See our public preview launch blog for further details.
There was not much time to celebrate as we continued working on infrastructure and refining our configuration defaults.
April 2024: Configuration Tuning and Deeper Testing
The first configuration updates were completed for Beta 1, and we started performing deeper functional and performance testing. We identified a few issues from this effort and remediated. This default configuration was applied for all Beta 1 clusters moving forward.
This allowed users to start testing Trie Indexed SSTables and Trie memtables in their environment by default.
"memtable": { "configurations": { "skiplist": { "class_name": "SkipListMemtable" }, "sharded": { "class_name": "ShardedSkipListMemtable" }, "trie": { "class_name": "TrieMemtable" }, "default": { "inherits": "trie" } } }, "sstable": { "selected_format": "bti" }, "storage_compatibility_mode": "NONE",
The above graphic illustrates an Apache Cassandra YAML configuration where BTI formatted sstables are used by default (which allows Trie Indexed SSTables) and defaults use of Trie for memtables. You can override this per table:
CREATE TABLE test WITH memtable = {‘class’ : ‘ShardedSkipListMemtable’};
Note that you need to set storage_compatibility_mode to NONE to use BTI formatted sstables. See Cassandra documentation for more information.
You can also reference the cassandra_latest.yaml file for the latest settings (please note you should not apply these to existing clusters without rigorous testing).
May 2024: Major Infrastructure Milestone
We hit a very large infrastructure milestone when we released an upgrade to some of our core agents that were reliant on an older version of the Apache Cassandra Java driver. The upgrade to version 4.17 allowed us to start supporting vectors in certain keyspace level monitoring operations.
At the time, this was considered to be the riskiest part of the entire project as we had 1000s of nodes to upgrade across may different customer environments. This upgrade took a few weeks, finishing in June. We broke the release up into 4 separate rollouts to reduce the risk of introducing issues into our fleet, focusing on single key components in our architecture in each release. Each release had quality gates and tested rollback plans, which in the end were not needed.
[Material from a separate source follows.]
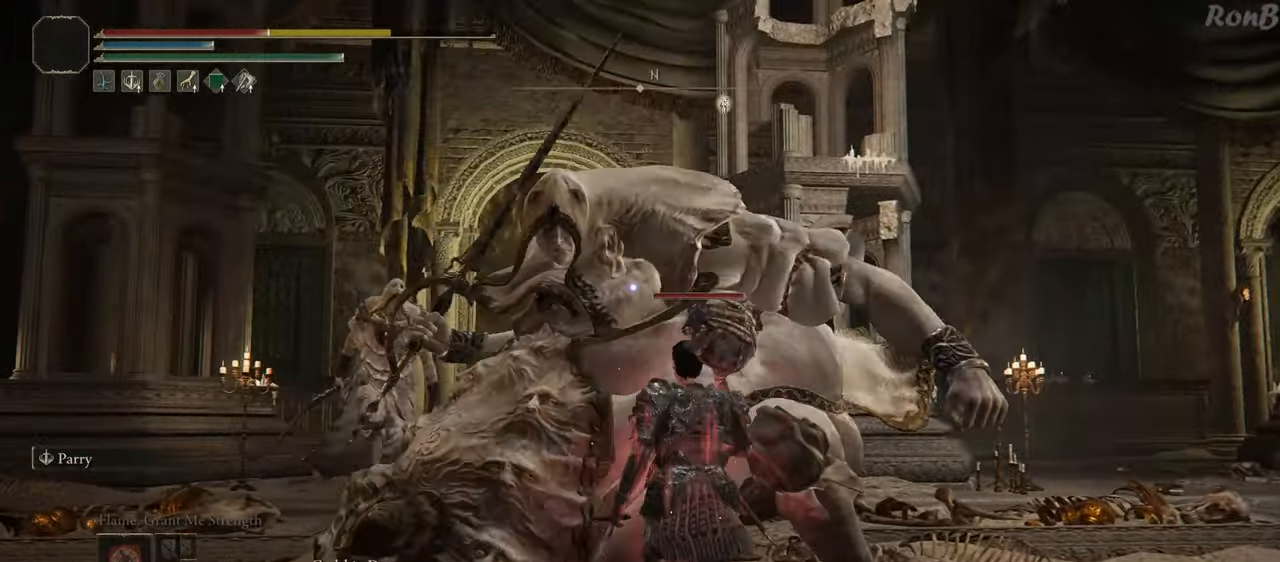
{"buttons": [], "left_stick": "center", "right_stick": "center", "events": []}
June 2024: Successful Rollout New Cassandra Driver
The Java driver upgrade project was rolled out to all nodes in our fleet and no issues were encountered. At this point we hit all the major milestones before Release Candidates became available. We started to look at the testing systems to update to Apache Cassandra 5 by default.
July 2024: Path to Release Candidate
We upgraded our internal testing systems to use Cassandra 5 by default, meaning our nightly platform tests began running against Cassandra 5 clusters and our production releases will smoke test using Apache Cassandra 5. We started testing the upgrade path for clusters from 4.x to 5.0. This resulted in another small contribution to the Cassandra project.
The Apache Cassandra project released Apache Cassandra 5 Release Candidate 1 (RC1), and we launched RC1 into public preview on the Instaclustr Platform.
The Road Ahead to General Availability
We’ve just launched Apache Cassandra 5 Release Candidate 1 (RC1) into public preview, and there’s still more to do before we reach General Availability for Cassandra 5, including:
- Upgrading our own preproduction Apache Cassandra for internal use to Apache Cassandra 5 Release Candidate 1. This means we’ll be testing using our real-world use cases and testing our upgrade procedures on live infrastructure.
At Launch:
When Apache Cassandra 5.0 launches, we will perform another round of testing, including performance benchmarking. We will also upgrade our internal metrics storage production Apache Cassandra clusters to 5.0, and, if the results are satisfactory, we will mark the release as generally available for our customers. We want to have full confidence in running 5.0 before we recommend it for production use to our customers.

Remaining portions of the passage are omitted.